In the below table, the first column is US aid in 2006, taken from
http://www.vaughns-1-pagers.com/politics/u... (I have no idea how reliable this is, but it came near the top on google), in millions of dollars.
The second column is population in thousands, taken from wikipedia (N.B. that this figure is often not from 2006, but I think the error from this will be smallish, and I'm not writing for publication...).
The third column is US aid per capita, in dollars. Note that Israel got about 4 times as much as Jordan, and coming on for 10 times as much as anywhere else. Note also that Israeli GDP per capita is $29,000, to Jordan's $5,000; I haven't checked any of the others but I suspect nearly all of them are lower still, many of them much, much lower. Note also that 2006 is the year covered when Israel received the *least* aid.
So, if you're looking at "countries that receive too much US aid" then Israel is way out front in a league entirely of its own, and the (very distant) second-runner is probably Jordan, not Egypt.
Israel: 2520 7465 337.58
Egypt: 1795 77420 23.19
Columbia: 558 45274 12.32
Jordan: 461 6316 72.99
Pakistan: 698 168747 4.14
Peru: 133 29132 4.57
Indonesia 158 240271 0.66
Kenya 213 39002 5.46
Bolivia 122 9775 12.48
Ukraine 115 46011 2.5
India 94 1177128 0.08
Haiti 163 9035 18.04
Russia 52 141927 0.37
Ethiopia 145 79221 1.83
West Bank/Gaza 150 3900 38.46 (N.B. this population worked out by hand, may be wrong).
Liberia 89 3955 22.5
Bangladesh 49 162221 0.3
Bosnia 51 4613 11.06 (N.B. this population for Bosnia & Herzegovina, may be wrong).
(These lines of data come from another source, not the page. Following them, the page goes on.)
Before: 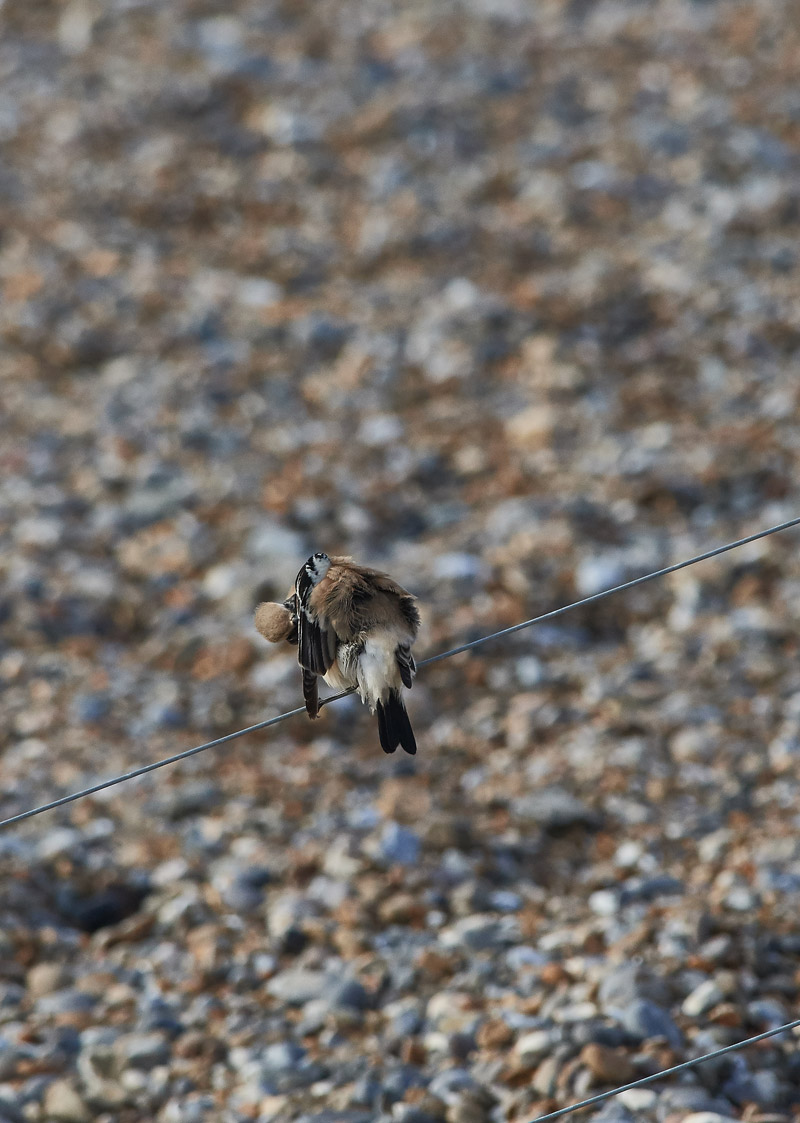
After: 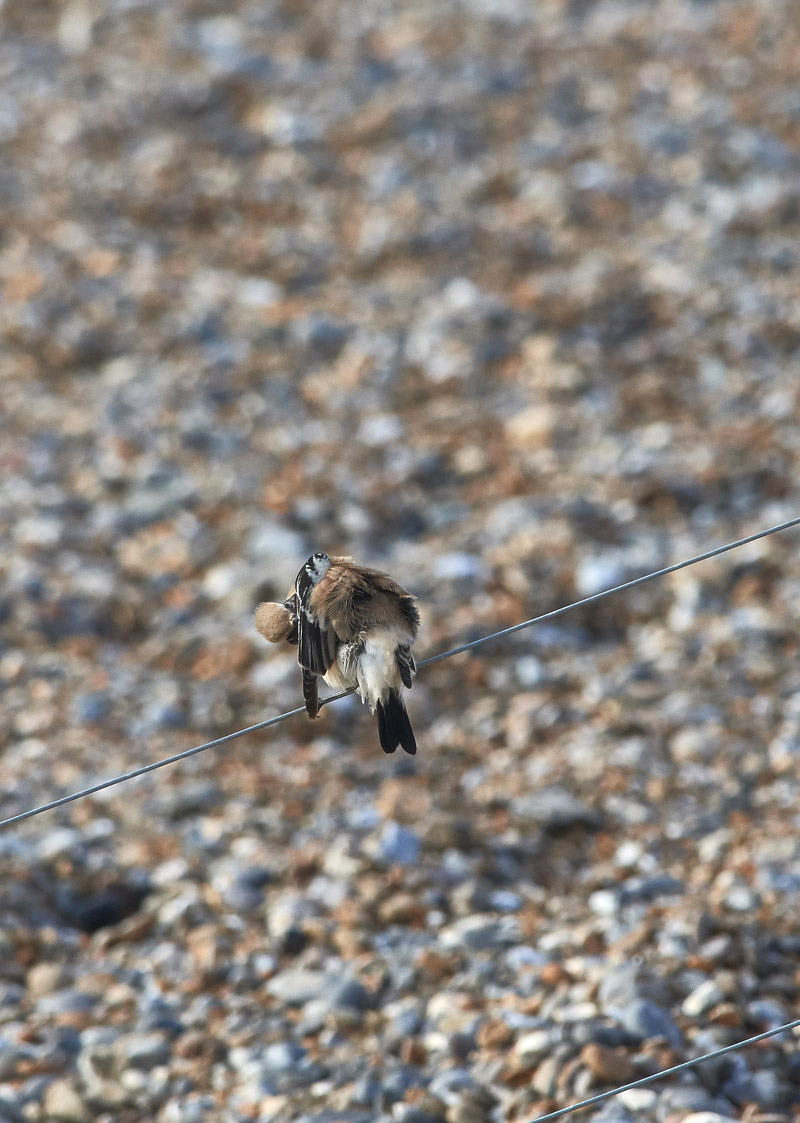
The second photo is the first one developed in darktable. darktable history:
haze removal: strength -0.041, adaptive false
exposure: exposure 0.493 EV, compensate highlight preservation false
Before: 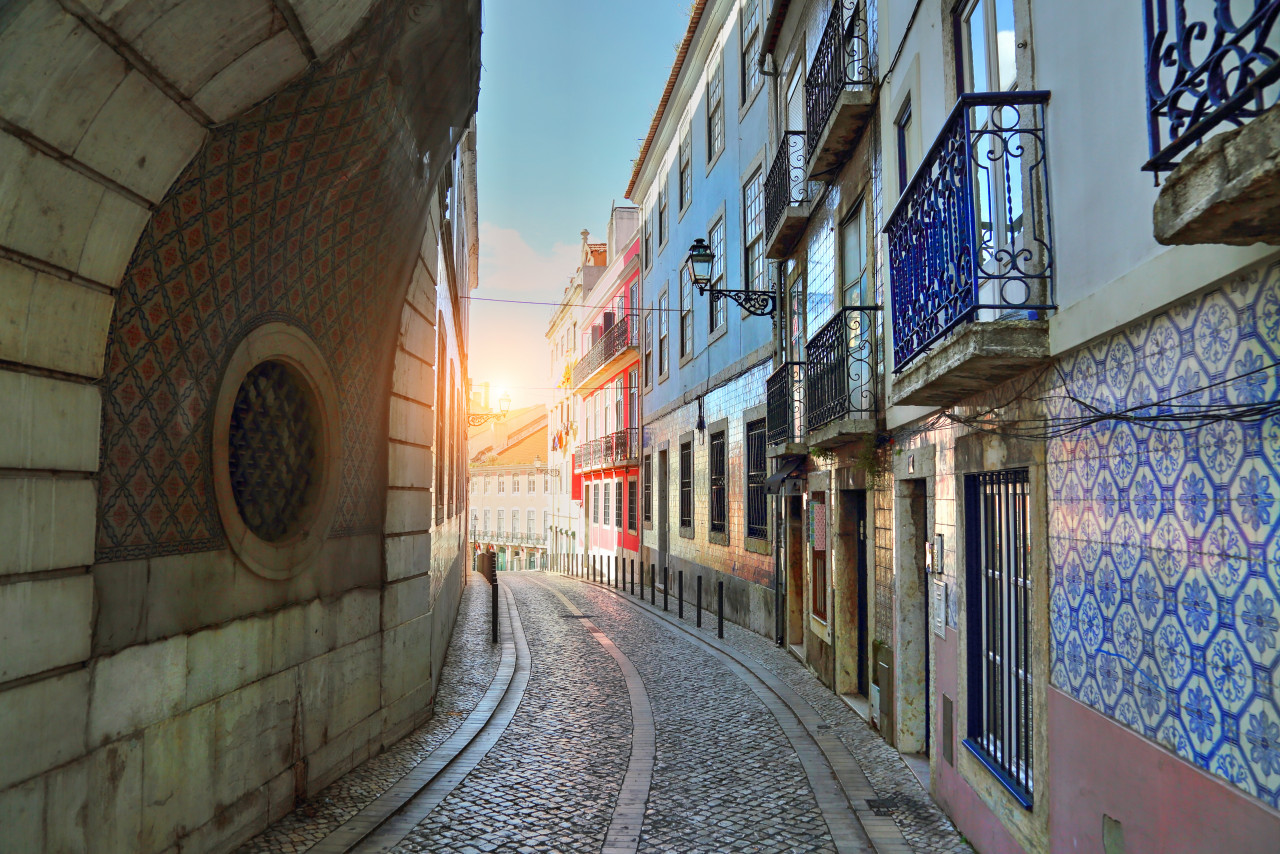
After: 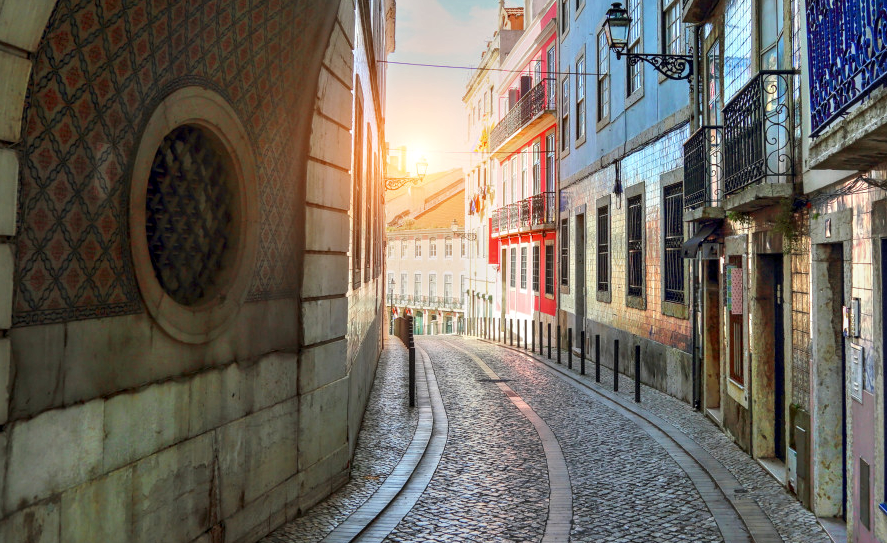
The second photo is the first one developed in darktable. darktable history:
crop: left 6.488%, top 27.668%, right 24.183%, bottom 8.656%
local contrast: on, module defaults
P.S. For what it's worth, I wholeheartedly support the right of return for all Palestinian refugees and all their descendants, and the transformation of Israel from a Jewish state into a non-racist state. I think it's an impossible pipe dream that the Palestinians have no chance of achieving, but that in any final settlement that were reached it should be acknowledged that by giving up on it they are making an *enormous* concession, and doing so purely in the face of might rather than right.